Let's discuss the 2008 election even though we still have about six weeks of 2007 to go. Here are the big stories of the week. For the Dems, Barak Obama has pulled ahead of Hillary Clinton in Iowa. On the GOP side, Mike Huckabee has pulled even with Mitt Romney in Iowa. So the political discussion concerns the weakening of front runners and the ascent of previously dismissed candidates.
Let me suggest this is all bunk. In recent elections the media has looked for a narrative. Let us not forget two factors about the press. First, there is a large amount of group think. Second, they get bored. Take a look at New York Times reporter Frank Bruni's book Ambling Into History, his story of covering George Bush during the 2000 campaign. He writes that reporters began concentrating on Bush's verbal gaffes not because they were really newsworthy, but because the reporters were bored. They had heard the same speech a million times, and the only new thing to them was the words Bush flubbed. They would talk to each other on the press bus and then report that chatter to the people as "sources close to the campaign."
The press needs a narrative to each election and once one is created the lemmings will follow. Part of that narrative is playing out before our eyes. Hillary Clinton has been the Democratic front runner for some time. Early this year we had an Obama boomlet when he was new and fresh, but that got old so it became all about Sen. Clinton. After all, she is ahead in the polls. But it gets boring talking about front runner Clinton every day. So we have seen stories about her weaknesses, the gaffes she has made, the surge in the polls of her opponents. Let me predict that just as people in Iowa and New Hampshire are getting ready to vote, this "Hillary is on the slide" story will be old and the new story will be "Hillary on the comeback." A shiny new donkey to the first reporter to relate Hillary's odyssey to Bill's "comeback kid" performance in New Hampshire in 1992.
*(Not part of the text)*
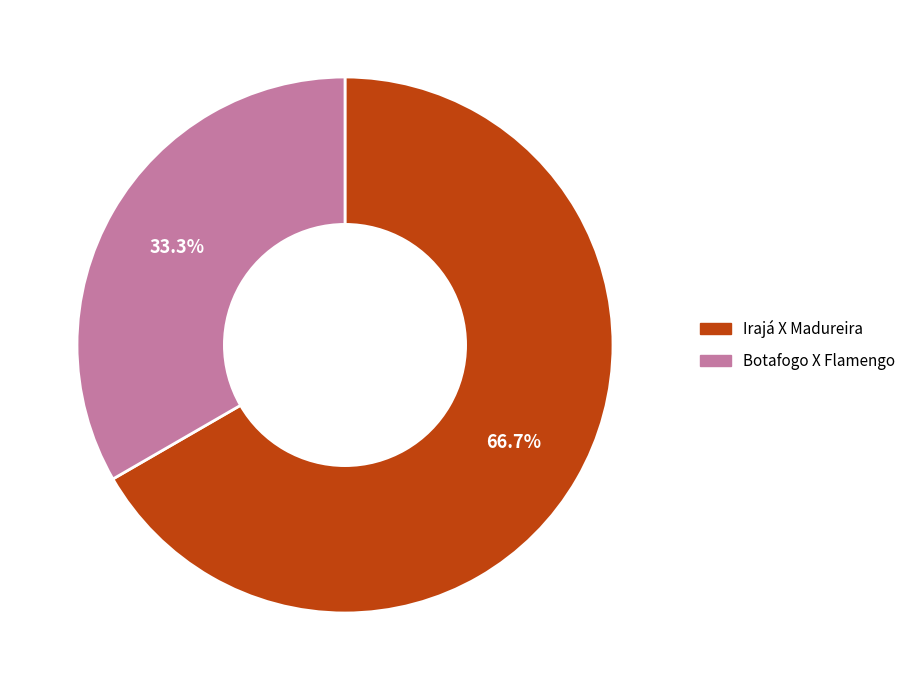

To the nearest percent, what is the combined percentage of Botafogo X Flamengo and Irajá X Madureira?

100%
The same goes for the GOP. The "Mitt, Rudy, and John" show got boring. So it became the "Mitt, Rudy, John, and will Fred run show." For a while it was "Mitt, Rudy and Fred." That got boring, and so did Fred Thompson, so now the story is the comeback of John McCain and the "fresh face" of Mike Huckabee. But it will come down to Mitt, Rudy and John, just like it was nine months ago.
The Democratic contest really is no contest, which is why the media has to fabricate tension. I'll bet Ken Blanchard's house that Hillary has the nomination sewn up by mid-February (when candidates used to get away with announcing for president!). I suspect she will not lose a primary where there is no favorite son candidate. The Republican contest is messier, so it generates its own story lines a little more naturally. Romney is ahead in the early states, but behind nationally. Giuliani is ahead nationally, but behind in early states. McCain is waiting in the wings for someone to falter. Now that might actually be interesting. In the end Mick Huckabee will also become boring. But thanks for the story, Mike.
BTW, given that both parties will have their nominations sewn up by early March, look for the longest and most annoying presidential race in US history. There will be about eight months for the media to create lots of phony narratives.